Anyway, Covert Affairs is about Annie Walker, a CIA operative who does CIA-ish things along with her blind handler, Auggie Anderson, and under the watchful eye of her mentor Joan. I'm a big fan of spy dramas, so all the spy shenanigans were right up my alley. Unlike the other shows on this list, this is probably the highest profile one, but if you've heard of it but not seen it and maybe have some free time, consider taking a look.
Kamen Rider Gaim.
The outlier here in that it's almost over. Gaim is the thirty-something iteration of the Kamen Rider series, a superhero show, this time revolving around dancers who become fruit-and-nut themed armoured motorbike riders. Specifically, it follows dancer Kazuraba Kouta as he discovers that an extradimensional parasitic flora is trying to invade his world and, possibly worse, that the only people willing or able to stop it are worldwide mega-corporation Yggdrassil, whose plans for the world are a little murder-y.
It's ridiculous, and silly, as I think any children's series probably should be.

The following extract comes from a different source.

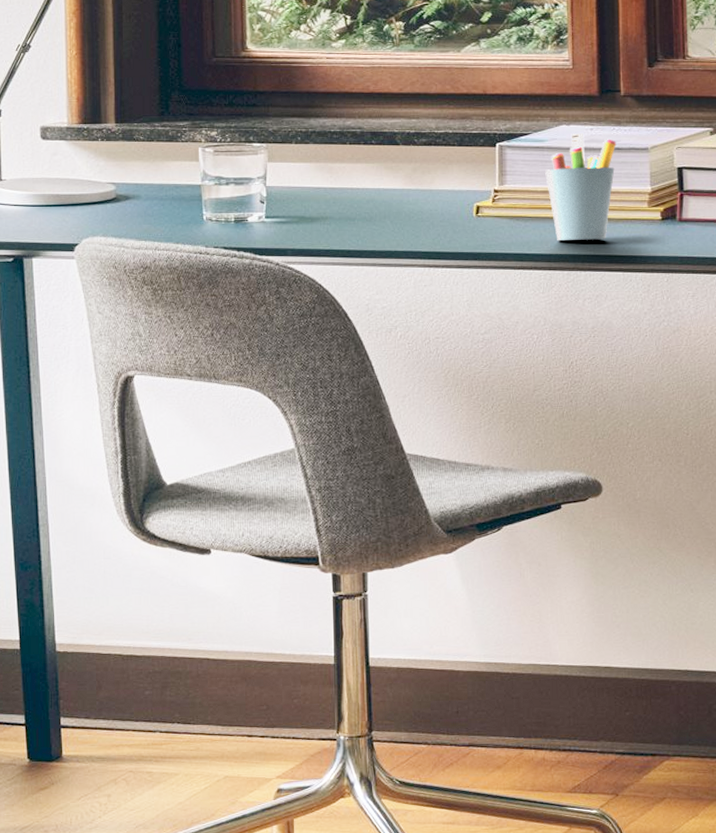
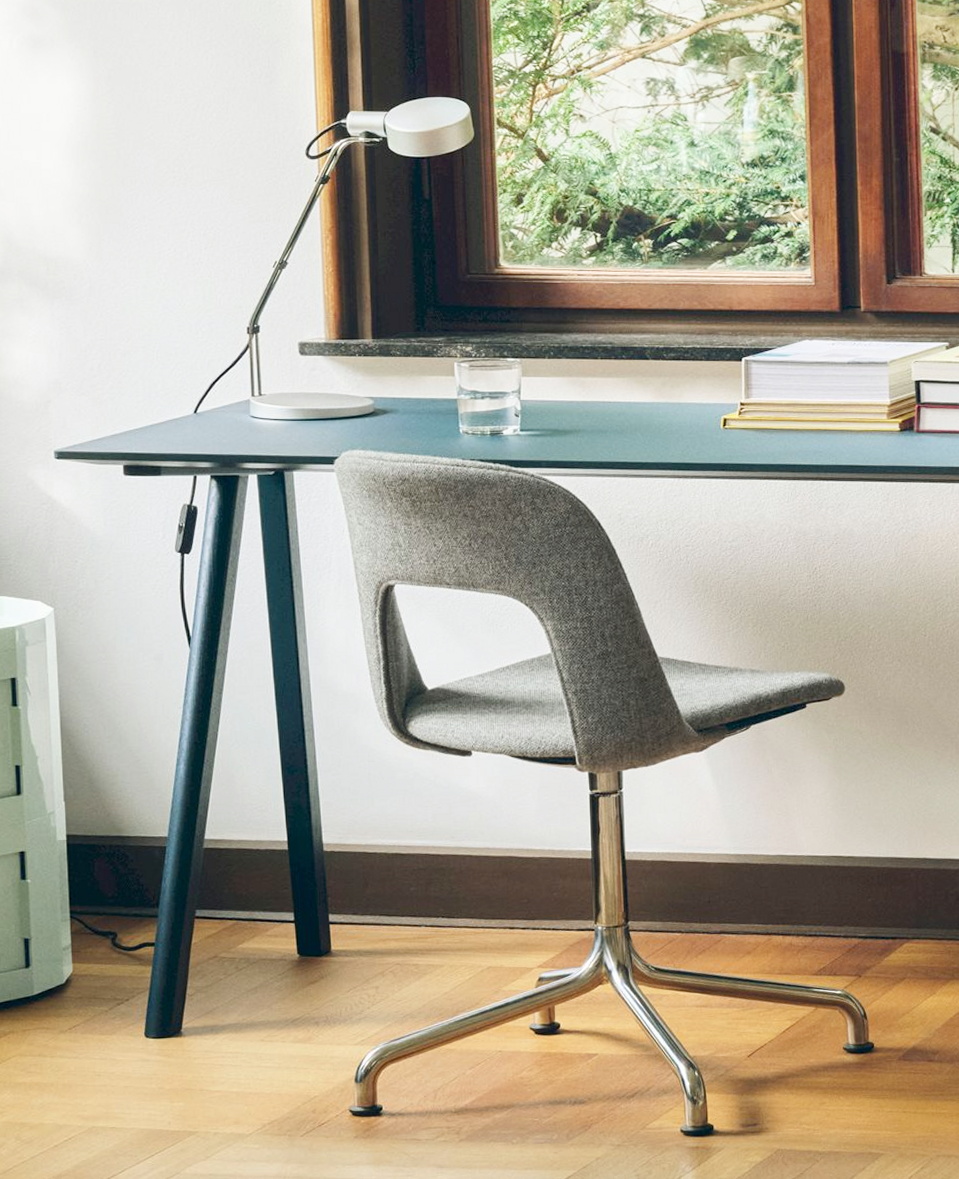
pen holder: present [545,132,617,240] -> none [789,347,857,451]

It's also penned by Gen Urobuchi of Madoka Magica fame, who's also (somewhat) behind the aforementioned Aldnoah.Zero, and the man is an excellent writer both on a small scale dialogue and characters level and on a large scale sweeping plot level, so it's worth checking out. If you're an Urobuchi fanboy who expects all of his work to be incredibly dark, then – well, then I'm judging you, but Gaim is probably still for you, as it mostly revolves around Game of Thrones style politicking, intrigue, betrayal and slow descents into madness, between the fruit-versus-fruit battles.